World's Largest Coffeepot
Along the Lincoln Highway, amid curvie roads and Brake Test vehicles that traverse the hills at 30 mph braking frequently, you'll find another classic Duck - the Bedford Coffeepot. Newly restored, this is another example of the local Travel and Tourism group missing the boat - I saw the pot, went downtown for more info, got confused looks from two of the workers when they realized I wasn't looking for covered bridges. "Well, that's what we're known for, and that's what we promote." "Can you tell me who to talk to instead? Or, who restored the structure? Or, who built it in the first place?" "No, we really are more interested in promoting the covered bridges - that's what people like..."
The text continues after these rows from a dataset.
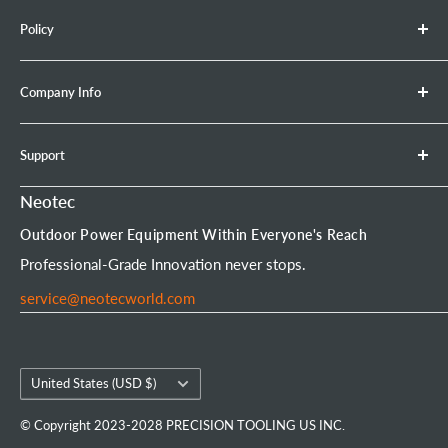
Chainsaw
Check whether the high-voltage wire (ignition coil
Policy
Retractable Hose Reel
lead) is damaged.
Brush Cutter
Shipping Policy
Company Info
Leaf Blower
Refund Policy
Earth Auger
Privacy Policy
About Neotec
Support
Chainsaw Bar & Chain
Warranty Policy
Contact Us
Chainsaw Chain
Payment Options
Affiliate Program
Product Experience Officer
Neotec
Mini Chainsaw
Terms of Service
Neotec Blogs
User Manuals
Outdoor Power Equipment Within Everyone's Reach
Portable Chainsaw Mill
Intellectual Property Rights
FAQs
Order Tracking
Professional-Grade Innovation never stops.
Tools & Accessories
Customer Reviews
service@neotecworld.com
Country/region
United States (USD $)
© Copyright 2023-2028 PRECISION TOOLING US INC.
So, after purchasing the horrible postcard that they found at the back of the rack (of the pot in its pre-restored state...) I found other resources. Outside of the carefully redone structure is an information plaque, explaining mimetic architecture and a brief history of roadside architecture as it relates to one of America's favorite pasttimes - touring around the country. Luckily, the Lincoln Highway people are up on these sorts of things, providing the much appreciated information lacking at the Bedford County Travel and Tourism Office.
World's Largest Coffeepot Stats
Built originally in 1927, two-story wood and stucco structure. David B. Koontz built is as a roadside lunch stand on US 30, the only paved road running coast-to-coast. 24 feet in diameter, covered originally with sheet metal. Two stories, operated as lunch stand, then a bar until its decline.
Originally one of almost 20, there are now only 5 in the area.
Saved in 2003 by the Lincoln Highway Heritage Corridor, who hired architect Mike Eversmeyer to oversee the move across the street to the Bedford County Fairgrounds, the new owners.